The concept of the car is to create a mash-up of epic proportions – VW Golf versus Honda Civic Type R; Kleers versus Speedhunters KM4SH; Europe versus Japan. Just how far we go and what we plan to do to fuse these two icons together – that’s for future posts… But I can tell you it’s become very interesting indeed. The hardest, dirtiest and hair-brained scheming parts of the build are yet to come, and as I don’t really care for preserving the Golf in any way, it’s led to a whole host of ideas to abuse it and make it awesome. How about an exhaust that runs through a section of the rollcage? Yes, these type of beer-fuelled, nonsensical ideas have come up, although most will not make the cut.
Numerous people and companies are already getting involved to help us out in places. Some are Speedhunters partners, but most we know and trust via our own connections, which will make this car something I will proudly say we built.

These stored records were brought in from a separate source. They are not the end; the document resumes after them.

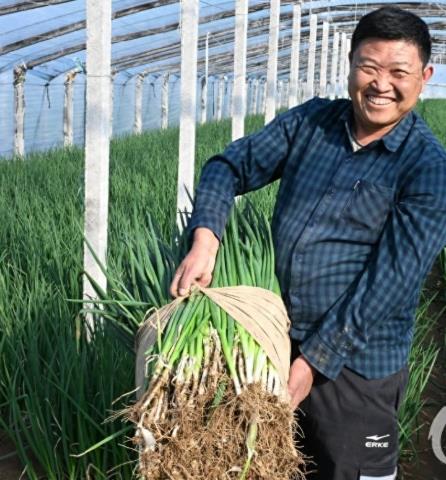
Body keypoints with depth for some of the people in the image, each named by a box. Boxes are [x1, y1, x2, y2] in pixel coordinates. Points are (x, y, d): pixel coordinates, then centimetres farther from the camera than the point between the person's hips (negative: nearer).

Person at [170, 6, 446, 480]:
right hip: (281, 337, 5)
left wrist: (313, 361, -20)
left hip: (355, 363, -5)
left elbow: (389, 283, -19)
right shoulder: (310, 122, 1)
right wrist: (204, 239, -16)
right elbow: (229, 166, 3)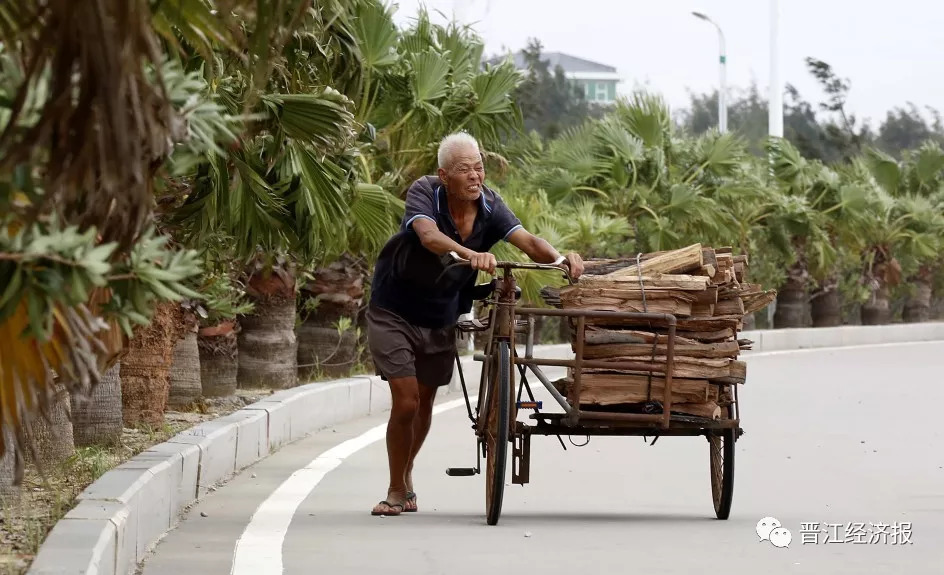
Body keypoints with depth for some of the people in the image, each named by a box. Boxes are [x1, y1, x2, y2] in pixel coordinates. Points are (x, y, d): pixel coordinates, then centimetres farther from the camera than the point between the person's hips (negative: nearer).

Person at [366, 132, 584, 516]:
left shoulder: (489, 206, -14)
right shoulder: (424, 193, -24)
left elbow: (528, 242, -26)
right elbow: (429, 237, -44)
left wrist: (560, 258, -48)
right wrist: (471, 255, -62)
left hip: (442, 318, 4)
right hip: (394, 314, -4)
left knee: (425, 402, 15)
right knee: (406, 402, -12)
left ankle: (405, 476, 40)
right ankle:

As I write this first story, the build has already taken a huge step forward and I’ve already begun penning the next instalment of updates for you, with one big detail yet to come. In future there may be some areas of the build that you lot can help us decide upon, but for now I will make you one promise: unlike my good mate Peter Pentell, I won’t be asking you what colour my harnesses should be – I’ve already chosen them!